* Quoted passage *
::::
The military assembles outside and gently threatens Doom in an attempt to get him to surrender Banner. Instead, Doom sends out the Hulk, who starts smashing tanks left and right! The military has no choice but to BLOW HIM UP!
Everyone feels bad about this, but Doc Samson’s feelings on the matter are EXTRA WEIRD.
Dude. You stole the Hulk’s powers in order to steal his girlfriend. Like, that’s your origin story—your canon origin story. Holy crap.
Anyway, the Hulk wasn’t really dead, because obviously. Duh. It was just a robot. But with that ruse in place, Doom is free to tranquilize Banner and send him back to Latveria, where the master plan can truly begin: a brainwashed Hulk will become his dutiful slave, smashing Latveria’s unspecified neighbouring nations and allowing Doom to stand supreme!
(This is actually a pretty legit joke.)
Brainwashed, Banner toils in Doom’s lab, working to construct a gamma bomb. For, you see, Doom’s Ultimate Plan® is to strap a gamma bomb onto the Hulk’s back and have him hop over the border, at which point he’ll detonate it. The “clever” bit is that if the Hulk is carrying the bomb, it will seem as if the Hulk has escaped and just decided to attack a neighbouring country for NO REASON, thereby clearing Doom of instigating an act of aggression. Because that seems plausible, riiiiiight?
But the plan goes awry when it’s discovered that Valeria (the woman that Doom abducted and who he’s trying to impress) tampered with Banner’s brainwashing, forcing the Hulk to deviate from his instructions and detonating the gamma bomb in an unpopulated area. Doom is incensed and intends to try Valeria for treason, but before that can happen the Hulk rockets back:
The Hulk and Doctor Doom fight, trashing Doom’s castle, and in the end Doom is defeated, leading to this bizarre exchange:
Like, if the Hulk knows he’s beaten you, he doesn’t have to actually DO IT. Because that’s the Hulk’s M.O. and not “HULK SMASH!” Regardless, having decided Doom is a wimp, the Hulk bounces off into the sunset.
::::
* Supplied data *

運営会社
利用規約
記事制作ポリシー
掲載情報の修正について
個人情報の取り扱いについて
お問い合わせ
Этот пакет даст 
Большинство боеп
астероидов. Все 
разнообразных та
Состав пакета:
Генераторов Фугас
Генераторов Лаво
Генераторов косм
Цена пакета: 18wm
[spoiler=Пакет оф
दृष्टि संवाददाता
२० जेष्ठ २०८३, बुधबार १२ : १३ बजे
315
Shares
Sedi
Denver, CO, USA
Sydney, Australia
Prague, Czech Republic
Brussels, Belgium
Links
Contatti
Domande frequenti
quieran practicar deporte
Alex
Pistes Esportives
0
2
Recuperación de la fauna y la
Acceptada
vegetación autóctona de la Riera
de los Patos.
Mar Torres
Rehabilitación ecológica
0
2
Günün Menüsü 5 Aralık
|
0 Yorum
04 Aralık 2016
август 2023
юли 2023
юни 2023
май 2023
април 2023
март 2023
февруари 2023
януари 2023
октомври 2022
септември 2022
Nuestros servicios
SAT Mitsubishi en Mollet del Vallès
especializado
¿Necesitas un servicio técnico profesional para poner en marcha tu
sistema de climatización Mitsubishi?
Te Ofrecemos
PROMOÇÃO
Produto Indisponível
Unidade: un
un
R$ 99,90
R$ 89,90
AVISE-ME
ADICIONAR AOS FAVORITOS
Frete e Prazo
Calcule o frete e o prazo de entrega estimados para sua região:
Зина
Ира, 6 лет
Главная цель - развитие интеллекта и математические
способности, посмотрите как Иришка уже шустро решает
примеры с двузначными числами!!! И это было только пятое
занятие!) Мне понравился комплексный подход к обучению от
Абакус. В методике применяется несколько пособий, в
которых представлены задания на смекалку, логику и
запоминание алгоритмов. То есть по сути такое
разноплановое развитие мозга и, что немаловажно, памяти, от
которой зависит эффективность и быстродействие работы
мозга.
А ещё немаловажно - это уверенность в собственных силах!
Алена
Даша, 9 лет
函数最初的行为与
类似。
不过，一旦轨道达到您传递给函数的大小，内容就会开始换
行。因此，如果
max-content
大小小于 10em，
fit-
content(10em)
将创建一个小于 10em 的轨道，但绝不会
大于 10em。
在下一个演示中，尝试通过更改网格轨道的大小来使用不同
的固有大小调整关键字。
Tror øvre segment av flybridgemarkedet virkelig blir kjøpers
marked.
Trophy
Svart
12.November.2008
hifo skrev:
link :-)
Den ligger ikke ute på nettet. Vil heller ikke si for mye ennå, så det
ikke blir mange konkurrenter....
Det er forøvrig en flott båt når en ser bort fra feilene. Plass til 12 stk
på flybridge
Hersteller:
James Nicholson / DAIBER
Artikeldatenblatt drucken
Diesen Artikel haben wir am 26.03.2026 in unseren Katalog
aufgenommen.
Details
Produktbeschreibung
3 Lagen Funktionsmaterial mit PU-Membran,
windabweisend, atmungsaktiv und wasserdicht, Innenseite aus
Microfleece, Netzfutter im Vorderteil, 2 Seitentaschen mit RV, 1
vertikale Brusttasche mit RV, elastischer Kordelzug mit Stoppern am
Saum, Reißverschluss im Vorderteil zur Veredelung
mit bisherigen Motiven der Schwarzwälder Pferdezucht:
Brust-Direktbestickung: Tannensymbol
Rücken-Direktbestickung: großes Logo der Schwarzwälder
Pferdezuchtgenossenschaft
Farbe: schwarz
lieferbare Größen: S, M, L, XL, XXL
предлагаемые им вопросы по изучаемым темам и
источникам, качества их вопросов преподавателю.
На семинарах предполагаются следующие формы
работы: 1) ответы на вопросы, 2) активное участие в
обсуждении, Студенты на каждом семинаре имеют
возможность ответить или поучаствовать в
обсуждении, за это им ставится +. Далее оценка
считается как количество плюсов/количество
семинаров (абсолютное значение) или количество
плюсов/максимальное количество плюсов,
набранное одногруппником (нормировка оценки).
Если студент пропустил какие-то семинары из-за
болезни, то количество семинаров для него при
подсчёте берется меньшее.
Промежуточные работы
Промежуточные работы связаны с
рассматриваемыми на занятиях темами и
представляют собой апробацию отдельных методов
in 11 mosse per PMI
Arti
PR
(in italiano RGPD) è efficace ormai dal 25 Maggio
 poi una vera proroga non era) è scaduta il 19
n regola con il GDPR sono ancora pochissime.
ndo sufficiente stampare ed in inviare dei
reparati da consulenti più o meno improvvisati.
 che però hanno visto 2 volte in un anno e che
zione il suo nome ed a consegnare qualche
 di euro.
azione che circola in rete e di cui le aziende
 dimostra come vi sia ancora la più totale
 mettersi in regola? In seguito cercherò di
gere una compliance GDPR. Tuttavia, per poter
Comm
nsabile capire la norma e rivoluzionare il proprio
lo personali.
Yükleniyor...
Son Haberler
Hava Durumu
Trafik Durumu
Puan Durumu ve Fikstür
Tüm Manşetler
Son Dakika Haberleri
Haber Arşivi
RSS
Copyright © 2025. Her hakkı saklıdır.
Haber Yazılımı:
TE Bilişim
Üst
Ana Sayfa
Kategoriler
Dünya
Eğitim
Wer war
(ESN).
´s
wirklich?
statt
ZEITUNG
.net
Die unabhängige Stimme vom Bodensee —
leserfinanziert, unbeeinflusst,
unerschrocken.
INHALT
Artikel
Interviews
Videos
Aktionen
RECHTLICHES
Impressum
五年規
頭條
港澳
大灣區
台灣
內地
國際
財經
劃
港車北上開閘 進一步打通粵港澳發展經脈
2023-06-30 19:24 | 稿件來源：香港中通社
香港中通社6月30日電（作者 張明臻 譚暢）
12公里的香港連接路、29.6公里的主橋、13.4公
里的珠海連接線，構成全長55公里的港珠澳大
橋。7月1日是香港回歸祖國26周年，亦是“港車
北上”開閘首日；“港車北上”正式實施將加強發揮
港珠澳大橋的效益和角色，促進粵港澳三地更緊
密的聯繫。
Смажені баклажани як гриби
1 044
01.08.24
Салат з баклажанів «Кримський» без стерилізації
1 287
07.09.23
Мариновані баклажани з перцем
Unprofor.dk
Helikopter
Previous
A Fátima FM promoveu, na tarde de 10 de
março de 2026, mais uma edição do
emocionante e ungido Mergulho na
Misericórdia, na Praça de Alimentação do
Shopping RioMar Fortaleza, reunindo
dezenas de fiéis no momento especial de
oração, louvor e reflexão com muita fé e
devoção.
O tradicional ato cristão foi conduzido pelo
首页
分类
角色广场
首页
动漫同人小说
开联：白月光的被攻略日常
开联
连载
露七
::::
Quote the recap of the Hulk and Doctor Doom story in full, word for word.

* Answer to this task *
The military assembles outside and gently threatens Doom in an attempt to get him to surrender Banner. Instead, Doom sends out the Hulk, who starts smashing tanks left and right! The military has no choice but to BLOW HIM UP!
Everyone feels bad about this, but Doc Samson’s feelings on the matter are EXTRA WEIRD.
Dude. You stole the Hulk’s powers in order to steal his girlfriend. Like, that’s your origin story—your canon origin story. Holy crap.
Anyway, the Hulk wasn’t really dead, because obviously. Duh. It was just a robot. But with that ruse in place, Doom is free to tranquilize Banner and send him back to Latveria, where the master plan can truly begin: a brainwashed Hulk will become his dutiful slave, smashing Latveria’s unspecified neighbouring nations and allowing Doom to stand supreme!
(This is actually a pretty legit joke.)
Brainwashed, Banner toils in Doom’s lab, working to construct a gamma bomb. For, you see, Doom’s Ultimate Plan® is to strap a gamma bomb onto the Hulk’s back and have him hop over the border, at which point he’ll detonate it. The “clever” bit is that if the Hulk is carrying the bomb, it will seem as if the Hulk has escaped and just decided to attack a neighbouring country for NO REASON, thereby clearing Doom of instigating an act of aggression. Because that seems plausible, riiiiiight?
But the plan goes awry when it’s discovered that Valeria (the woman that Doom abducted and who he’s trying to impress) tampered with Banner’s brainwashing, forcing the Hulk to deviate from his instructions and detonating the gamma bomb in an unpopulated area. Doom is incensed and intends to try Valeria for treason, but before that can happen the Hulk rockets back:
The Hulk and Doctor Doom fight, trashing Doom’s castle, and in the end Doom is defeated, leading to this bizarre exchange:
Like, if the Hulk knows he’s beaten you, he doesn’t have to actually DO IT. Because that’s the Hulk’s M.O. and not “HULK SMASH!” Regardless, having decided Doom is a wimp, the Hulk bounces off into the sunset.